An Electroscope consists of a lightweight, conducting needle hinged to a conducting pole. If the pole is charged, the needle will deflect from its zero-point because it is charged the same way as the pole.
I now read – and also verfied myself – that an electroscope measures not only charge but also VOLTAGE. This was a real surprise, and I still don't understand why. Here's the experimental setup:
A plate capacitor is charged electrostatically and connected to an electroscope:
As expected, the electrostatic charge on the positive plate will deflect the electroscope needle.
I now proceed to move apart the two plates of the capacitor. This will not change the charge on the plates nor will it affect the field between the plates, but it will change the Voltage across the plates: The Capacity of the Capacitor changes, the charge stays the same, so the Voltage will change. Or, stated differently, the charges on the plates are separated even further by pulling the plates apart and the resulting work increases the voltage. Here's the math:
$$C=\frac{Q}{U}\Rightarrow U=\frac{Q}{C}$$
where:
C: Capacitance
Q: Charge
U: Voltage
The Capacitance of a plate Capacitor with Surface Area A and plate Distance D is given by:
$$C=\frac{\epsilon_{0}A}{D}$$
$\epsilon_{0}$ is the vacuum electric permeability.
Inserting this into the above equation, the Voltage is then given by:
$$U=Q\frac{D}{\epsilon_0A}$$
If D increases, U will increase.

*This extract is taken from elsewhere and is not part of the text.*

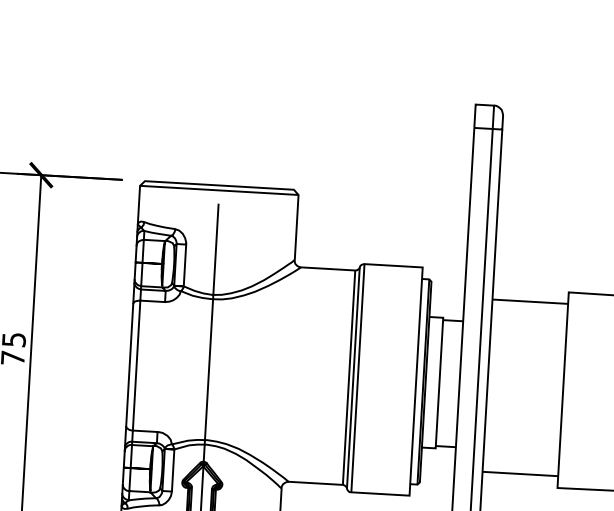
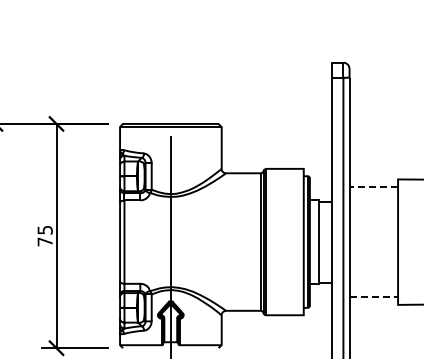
line: (529, 301) -> (373, 186), solid -> dashed
line: (521, 474) -> (374, 297), solid -> dashed

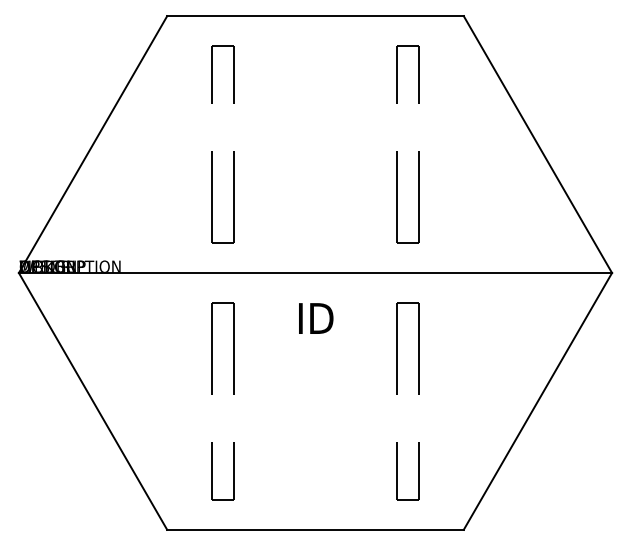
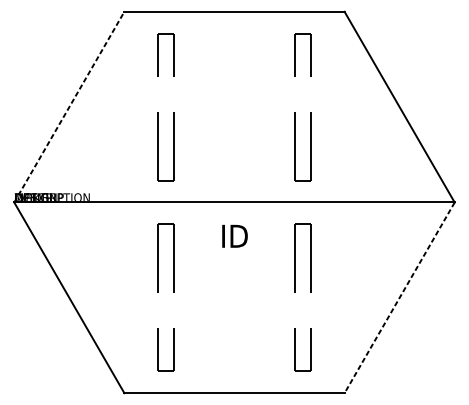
line: (93, 144) -> (69, 107), solid -> dashed
line: (537, 401) -> (399, 297), solid -> dashed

But Q will remain the same, and also the Electrical Field between the Capacitor Plates:
$$E=\frac{U}{D}=\frac{Q}{\epsilon_0A}$$
However, the Electroscope needle moves!
How is this possible? The charge on the plates remains the same, and so does the force field – the charges should not shift around in the capacitor or the connected electroscope. But the electroscope needle moves, indicating that the capacitor now has a higher voltage. But how would it know that?
Best Answer
The electroscope can be considered a capacitor with capacity $C$, so it will carry a charge $Q = UC$ if we apply a voltage $U$. This means that the needle and the support strut will carry $Q$ and the case will carry the opposite charge.
The equal sign charge carried by the needle and the strut repels and equilibrates with the gravity (and constraint forces). So the amount of charge deposited on the needle and the strut determines the magnitude of the deflection of the needle (as this amount of charge determines the strength of the electrostatic force via Coulomb's law).
Note, that the capacity of the electroscope is not changed much by the movement of the needle (as the case is still far away from the needle).
So, actually, an electroscope always measures the voltage applied to its terminals, or equivalently (connected by the electroscopes capacity) the charge transferred to the electroscope, but never directly the charge carried by some capacity it is connected to.
As to your specific situation and the question about the constance of the charge: The charge on the plates of the capacitor actually change as well (although minutely, as the capacity of the electroscope will be small compared to the capacity of the capacitor). The voltage on the capacitor and the electroscope equilibrate, therefore charges are transferred to/from the electroscope until the voltages are equal (that is, the equilibrium state is given by solution of the equations: $Q_1/C_1 = Q_2/C_2$ and $Q_1 + Q_2 = Q$, where $Q$ is the original charge on the capacitor, before we connected the electroscope).
From this consideration follows as well, that an electroscope effectively measures charge, when for example charged from a plastic rod rubbed with cloth. The plastic rod has a capacity far lower than the electroscope, so nearly all charge will be transferred the the electroscope (and the voltage will drop drastically, in other words the rod is not nearly an ideal voltage source). So after collecting all the charge from the rod, you will effectively measure the amount of charge generated by the triboelectric effect.